▶ **Task prompt**
The listing is to be printed word for word, pictures omitted.

▶ **Record excerpts**
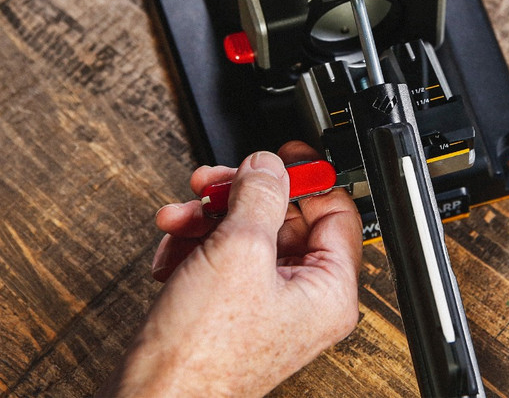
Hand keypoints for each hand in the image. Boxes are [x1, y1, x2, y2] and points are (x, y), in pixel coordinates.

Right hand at [100, 142, 361, 397]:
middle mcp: (303, 301)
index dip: (308, 177)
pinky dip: (194, 248)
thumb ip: (260, 195)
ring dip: (208, 219)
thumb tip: (268, 166)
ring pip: (245, 236)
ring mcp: (264, 308)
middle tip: (213, 183)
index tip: (282, 154)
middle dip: (240, 196)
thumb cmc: (202, 355)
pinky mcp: (228, 314)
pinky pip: (220, 261)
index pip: (336, 212)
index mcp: (328, 291)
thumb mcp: (239, 250)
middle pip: (282, 219)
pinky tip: (172, 253)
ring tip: (181, 218)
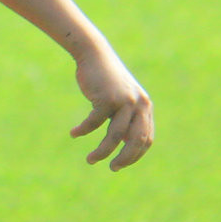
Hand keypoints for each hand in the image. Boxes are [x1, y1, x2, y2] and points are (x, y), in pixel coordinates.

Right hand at [69, 46, 153, 170]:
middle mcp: (138, 104)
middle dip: (124, 159)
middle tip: (112, 168)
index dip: (135, 155)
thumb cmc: (106, 79)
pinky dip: (83, 130)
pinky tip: (74, 133)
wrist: (94, 54)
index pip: (146, 139)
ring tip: (90, 160)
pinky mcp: (107, 98)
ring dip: (102, 152)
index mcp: (145, 106)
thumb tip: (124, 144)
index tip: (121, 163)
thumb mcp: (121, 98)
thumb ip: (126, 117)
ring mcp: (124, 101)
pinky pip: (94, 123)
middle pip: (135, 141)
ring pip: (115, 136)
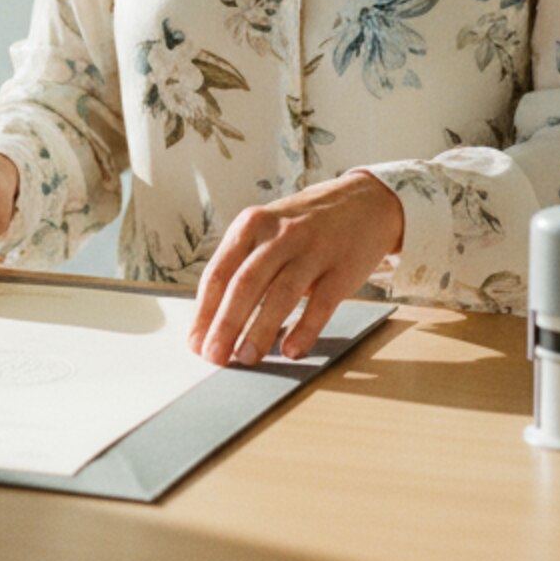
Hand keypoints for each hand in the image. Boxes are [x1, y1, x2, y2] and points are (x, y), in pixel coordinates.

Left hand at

▶ **Response for this exercise**
Hand keypoints for each hand in the image. Boxes are [x1, y1, x2, y2] and points are (x, y), in pixel coordinates.

Right hand at [100, 142, 361, 397]:
middle mcp: (303, 301)
index dip: (308, 177)
pinky dip: (194, 248)
thumb ip: (260, 195)
ring dip: (208, 219)
thumb tip: (268, 166)
ring pip: (245, 236)
ring mcp: (264, 308)
middle tip: (213, 183)
index tip: (282, 154)
middle dip: (240, 196)
thumb cmc: (202, 355)
pinky mcp: (228, 314)
pinky pip: (220, 261)
index pip: (336, 212)
index mcp: (328, 291)
thumb mcp: (239, 250)
middle pip: (282, 219)
pinky tip: (172, 253)
ring tip: (181, 218)
Hand keypoints for each hand in the image. Boxes are [x1, y1, x2, y2] and points are (x, y), in pixel coordinates.

Right hand at [69, 46, 153, 170]:
middle mcp: (138, 104)
middle dip: (124, 159)
middle tip: (112, 168)
index dip: (135, 155)
thumb cmc: (106, 79)
pinky dip: (83, 130)
pinky tip: (74, 133)
wrist: (94, 54)
index pip: (146, 139)
ring tip: (90, 160)
pinky mcp: (107, 98)
ring dip: (102, 152)
index mcp: (145, 106)
thumb tip: (124, 144)
index tip: (121, 163)
thumb mcp: (121, 98)
thumb ip: (126, 117)
ring mcp: (124, 101)
pinky pip: (94, 123)
middle pip: (135, 141)
ring pip: (115, 136)
Hand keypoints for each hand in the image. Boxes are [x1, y1, x2, y2] and points are (x, y), in pixel coordinates.

Left hand at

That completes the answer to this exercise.